Le cirque et son impact sur l’industrie du tatouage

Comment les sideshows ont contribué à rendre le tatouage populaire

12/06/2023

Rejoignez-nous pour explorer l'histoire captivante du monde du tatouage. Depuis le Moyen ge, il existe une fascination inhérente pour les spectacles itinérants mettant en valeur les particularités de l'extraordinaire et de l'unique. Tout ce qui s'écarte de la « norme » a piqué notre curiosité.

Dans les temps modernes, cette fascination reste inchangée. L'exceptionnel capte inévitablement notre attention. Alors que les tatouages sont maintenant largement acceptés et ancrés dans presque toutes les cultures, cela n'a pas toujours été le cas. Il fut un temps, il n'y a pas si longtemps, où les tatouages étaient considérés comme très inhabituels. À tel point que les gens paieraient pour être témoins d'individus ornés d'encre à grande échelle.

Ce phénomène a commencé par les Sideshows, qui servaient d'attractions supplémentaires accompagnant les cirques, en parallèle des principaux spectacles du carnaval (d'où le terme Sideshow).

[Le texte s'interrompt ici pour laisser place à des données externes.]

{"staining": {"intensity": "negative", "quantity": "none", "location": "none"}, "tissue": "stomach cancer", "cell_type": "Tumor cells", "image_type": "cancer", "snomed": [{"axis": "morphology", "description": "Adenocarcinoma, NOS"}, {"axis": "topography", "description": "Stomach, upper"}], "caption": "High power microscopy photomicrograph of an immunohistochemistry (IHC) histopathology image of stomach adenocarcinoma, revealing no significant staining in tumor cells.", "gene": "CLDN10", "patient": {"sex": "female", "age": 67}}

La popularité de ces spectacles, combinée à l'impact culturel du tatouage, a marqué un tournant important pour cette forme d'art.

Au fil du temps, les tatouages sont passés d'une simple curiosité à un objet de désir pour un large segment de la société.

Mais avant de plonger dans la résolution édifiante de cette histoire captivante, embarquons pour un voyage dans le temps et familiarisons-nous avec les icônes remarquables qui y ont joué un rôle.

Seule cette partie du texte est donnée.